"This, of course, lead some in the patient community to wonder if the early studies wanted to find a virus."
This comment begs the question whether patients understand the scientific method.
In a scientific study, at least in those that can be trusted, the investigator(s) hypothesize a condition. I.E., do people with CFS exhibit any evidence of retroviral DNA in their blood? They then design a study that will either confirm or deny the existence of such retrovirus particles in the blood collected from their selected cohort. In a perfect world, the cohort would be selected prior to the hypothesis. Sometimes that doesn't happen, and it can indeed muddy the waters if the cohort is selected after the hypothesis is made.
However, it is my understanding that the WPI study, at least, had a group they were performing tests on prior to their XMRV discovery. So the selection effect - that is, selecting study subjects to influence the outcome - was not a factor. In fact, I believe the WPI were as surprised as anyone else to find that indeed there were retroviral particles in a large number of study participants. Maybe they were influenced by earlier work by Dr. Elaine DeFreitas to state the hypothesis. But I doubt they expected - or wanted - to find a retrovirus, one of the most difficult illnesses to treat, in their blood samples.

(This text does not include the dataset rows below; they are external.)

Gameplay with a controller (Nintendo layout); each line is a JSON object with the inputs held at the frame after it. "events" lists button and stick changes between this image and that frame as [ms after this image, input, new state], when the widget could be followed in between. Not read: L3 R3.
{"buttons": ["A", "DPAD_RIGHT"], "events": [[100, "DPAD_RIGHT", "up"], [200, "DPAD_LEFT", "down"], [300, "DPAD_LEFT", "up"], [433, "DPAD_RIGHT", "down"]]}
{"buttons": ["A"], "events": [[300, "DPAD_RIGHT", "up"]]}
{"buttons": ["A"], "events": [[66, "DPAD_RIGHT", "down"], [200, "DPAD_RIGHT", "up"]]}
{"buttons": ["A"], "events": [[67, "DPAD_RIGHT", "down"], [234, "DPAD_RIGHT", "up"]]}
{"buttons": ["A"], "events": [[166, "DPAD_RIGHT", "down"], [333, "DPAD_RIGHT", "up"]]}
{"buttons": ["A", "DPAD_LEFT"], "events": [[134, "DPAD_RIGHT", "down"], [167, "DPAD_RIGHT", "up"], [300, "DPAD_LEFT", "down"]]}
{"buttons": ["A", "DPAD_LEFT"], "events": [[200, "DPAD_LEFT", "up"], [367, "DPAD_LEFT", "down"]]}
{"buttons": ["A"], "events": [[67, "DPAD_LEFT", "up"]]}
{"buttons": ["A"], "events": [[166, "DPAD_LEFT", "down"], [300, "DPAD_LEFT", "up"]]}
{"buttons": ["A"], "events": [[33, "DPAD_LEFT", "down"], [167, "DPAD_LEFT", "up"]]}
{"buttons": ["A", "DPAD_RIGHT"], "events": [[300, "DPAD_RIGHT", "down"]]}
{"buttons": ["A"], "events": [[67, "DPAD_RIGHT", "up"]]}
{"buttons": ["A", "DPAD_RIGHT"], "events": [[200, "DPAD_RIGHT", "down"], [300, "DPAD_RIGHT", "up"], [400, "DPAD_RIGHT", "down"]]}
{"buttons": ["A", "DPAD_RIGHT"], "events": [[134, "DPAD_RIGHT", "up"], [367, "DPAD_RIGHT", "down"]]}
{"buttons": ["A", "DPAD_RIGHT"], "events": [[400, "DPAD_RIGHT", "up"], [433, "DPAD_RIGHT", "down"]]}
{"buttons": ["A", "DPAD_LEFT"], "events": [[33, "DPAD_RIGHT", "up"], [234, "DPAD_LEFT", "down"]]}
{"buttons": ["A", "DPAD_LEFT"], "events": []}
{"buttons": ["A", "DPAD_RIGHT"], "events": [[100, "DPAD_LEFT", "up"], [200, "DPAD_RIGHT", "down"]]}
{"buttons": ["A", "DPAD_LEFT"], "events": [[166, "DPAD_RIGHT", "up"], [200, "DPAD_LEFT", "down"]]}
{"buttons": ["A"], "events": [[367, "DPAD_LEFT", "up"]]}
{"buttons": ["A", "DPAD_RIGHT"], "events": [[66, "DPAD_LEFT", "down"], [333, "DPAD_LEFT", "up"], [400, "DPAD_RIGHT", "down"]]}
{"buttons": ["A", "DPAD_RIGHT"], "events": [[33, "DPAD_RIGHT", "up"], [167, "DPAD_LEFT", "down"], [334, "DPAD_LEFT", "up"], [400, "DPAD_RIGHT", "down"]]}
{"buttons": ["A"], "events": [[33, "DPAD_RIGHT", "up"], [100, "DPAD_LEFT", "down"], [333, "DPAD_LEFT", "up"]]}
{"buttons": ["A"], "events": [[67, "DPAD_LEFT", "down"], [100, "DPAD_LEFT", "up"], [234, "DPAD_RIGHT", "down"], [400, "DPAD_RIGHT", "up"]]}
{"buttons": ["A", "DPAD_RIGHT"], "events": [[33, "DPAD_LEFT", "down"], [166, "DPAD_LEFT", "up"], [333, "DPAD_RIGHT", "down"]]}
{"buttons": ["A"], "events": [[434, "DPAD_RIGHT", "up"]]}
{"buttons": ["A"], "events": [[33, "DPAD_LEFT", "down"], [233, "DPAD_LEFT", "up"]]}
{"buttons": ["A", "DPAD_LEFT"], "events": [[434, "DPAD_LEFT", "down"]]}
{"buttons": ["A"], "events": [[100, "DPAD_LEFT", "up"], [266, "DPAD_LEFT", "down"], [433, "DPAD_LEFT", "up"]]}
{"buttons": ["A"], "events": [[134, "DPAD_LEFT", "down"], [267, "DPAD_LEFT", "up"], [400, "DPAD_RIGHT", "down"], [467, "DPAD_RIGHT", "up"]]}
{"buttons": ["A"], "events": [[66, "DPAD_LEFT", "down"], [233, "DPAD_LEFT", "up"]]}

I cannot comment on other reports about finding XMRV, since I haven't studied them. It is hard enough for me to go through even 1 report. But I think it is important for everyone to keep the over-all scientific method in mind before commenting on whether a study is valid or not. Not replicating the exact test protocol is a definite way to dismiss a follow-up study. That's about as far as I would go to dismiss work done in other labs.